しかし、その問いだけは答えられなかった。
ある現場では、私自身も親と一緒に泣いてしまった。
涙が止まらず、仕事にならなかった。
職業人として失格だったのかもしれない。
それでも、人間としてはどうしても感情を抑えられなかった。
「人生は太く短く。」
「人生は細く長く。
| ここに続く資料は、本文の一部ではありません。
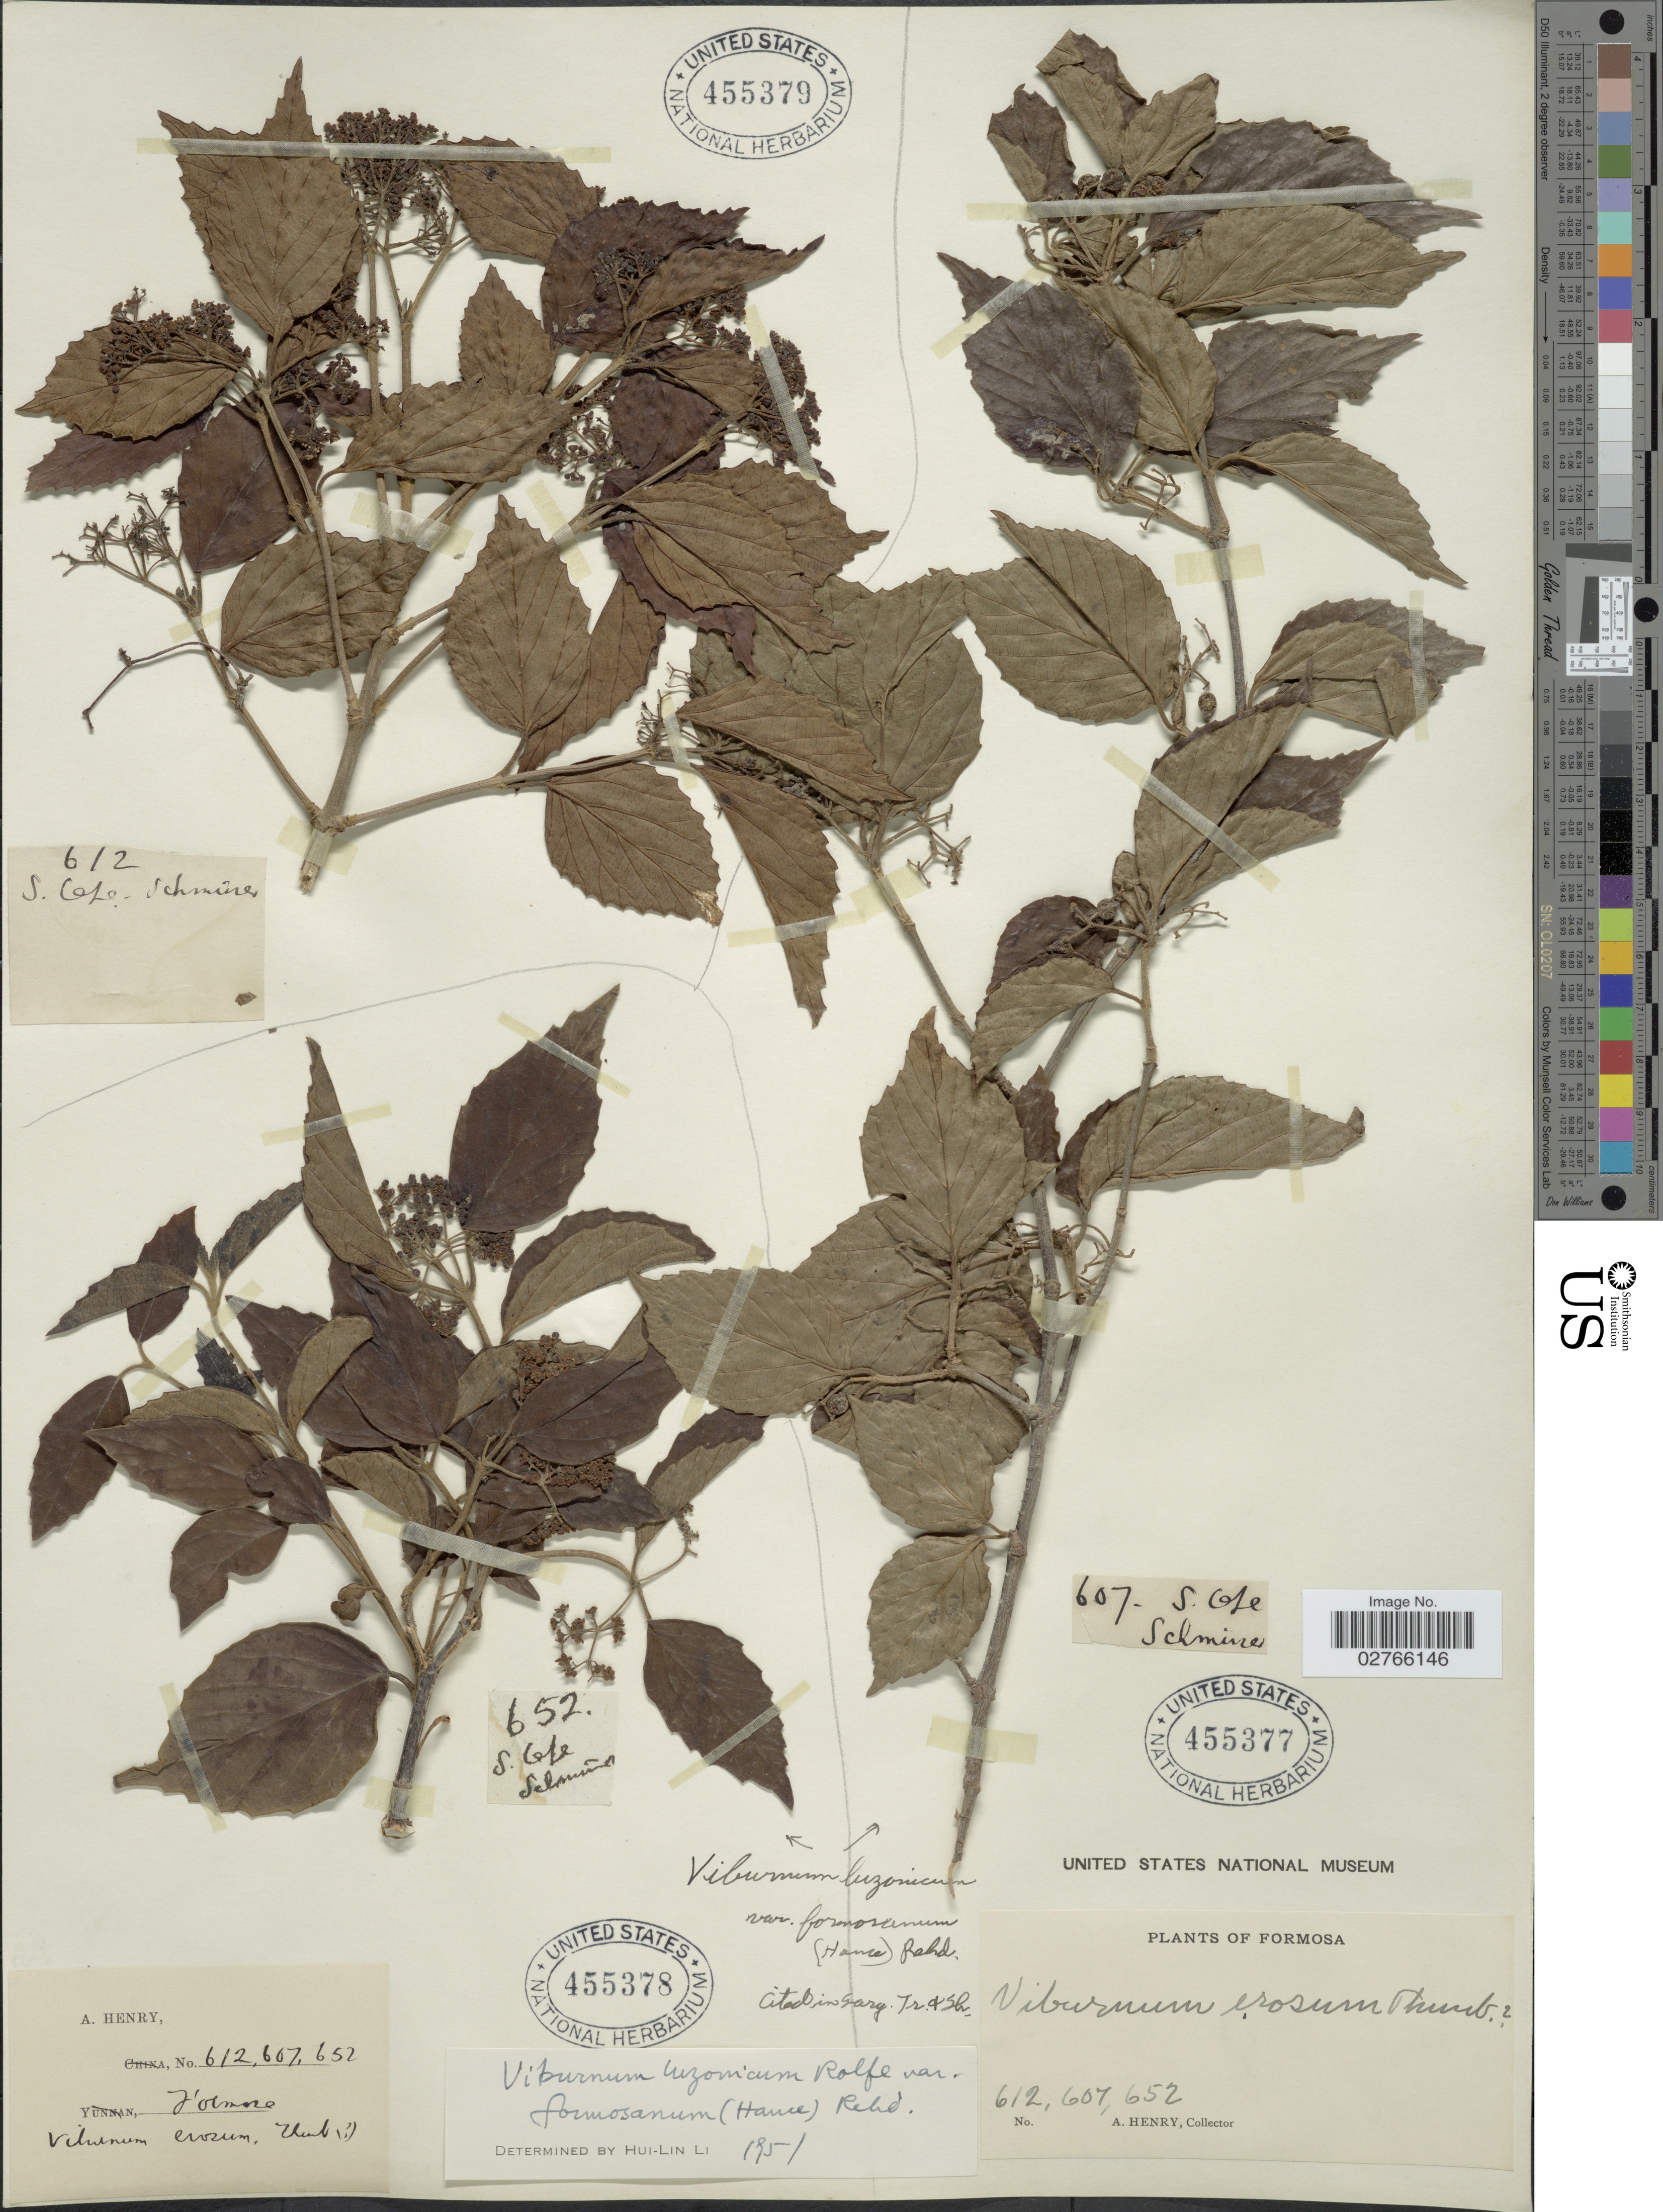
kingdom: Plantae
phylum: Tracheophyta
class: Magnoliopsida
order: Dipsacales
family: Viburnaceae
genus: Viburnum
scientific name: Viburnum formosanum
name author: (Hance) Hayata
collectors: A. Henry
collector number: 607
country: Taiwan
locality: Formosa, S. Cape. Schmüser.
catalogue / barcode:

」
そんな言葉を耳にすることがある。
どちらが正しいのか。
人それぞれ考え方は違うだろう。
私は思う。
できることなら、人生は太く、そして長いほうがいい。
人には生きたいという本能がある。
苦しくても、生きようとする力がある。
だからこそ、子供たちが精いっぱい生きようとしていた姿を思い出すたび、「もっと生きてほしかった」という気持ちが湧いてくる。
しかし現実には、その願いが叶わない子供がいる。
今日もどこかで、小さな命が人生を終えている。
それが現実である。
私は、子供の死に向き合うたびに思う。
人生と闘っているのは大人だけではない。
子供もまた、毎日、目には見えないさまざまな敵と闘っている。
病気。
障害。
事故。
生まれながらに背負った運命。
私たちには想像もできない苦しみと向き合いながら、小さな体で精いっぱい生きている。
だから、亡くなった子供を見て「負けた」とは思わない。
死は敗北ではない。
最後まで生き抜いた、その人生の終着点である。
人生の長さだけでは、人の価値は決まらない。
何歳まで生きたかより、どれだけ懸命に生きたかのほうが、私には大切に思える。
子供の死と向き合う時間は、私にとって「生きる」ということを最も強く考えさせられる時間でもある。
人はいつか必ず死ぬ。
それは避けられない。
だからこそ、今日という一日は決して当たり前ではない。
朝、家族と「行ってきます」と言えること。
学校へ行けること。
仕事ができること。
食事ができること。
笑えること。
そのすべてが奇跡の積み重ねなのだと思う。
現場で多くの死を見てきたからこそ、私は以前よりも「生きていること」そのものに感謝するようになった。
命は、失って初めて重さを知るものではない。
生きている今、その尊さに気付くべきものなのだ。
私は宗教家ではない。
だから「死後の世界」について語る資格はない。
天国が本当にあるのかも分からない。
それでも、あの子たちのことを思い出すたびに願わずにはいられない。
どうか、安らかな場所で笑っていますように。
痛みも苦しみもない世界で、思い切り走り回っていますように。
偽善と言われても構わない。
それが長年、多くの子供たちの最期に立ち会ってきた、一人の現場人間としての、飾らない本音である。
そして、この文章を読んでくださった方が、今日だけでも大切な人に「ありがとう」と伝え、家族と笑い合い、自分自身の命も誰かの命も少しだけ大切に思ってくださるなら、それ以上にうれしいことはない。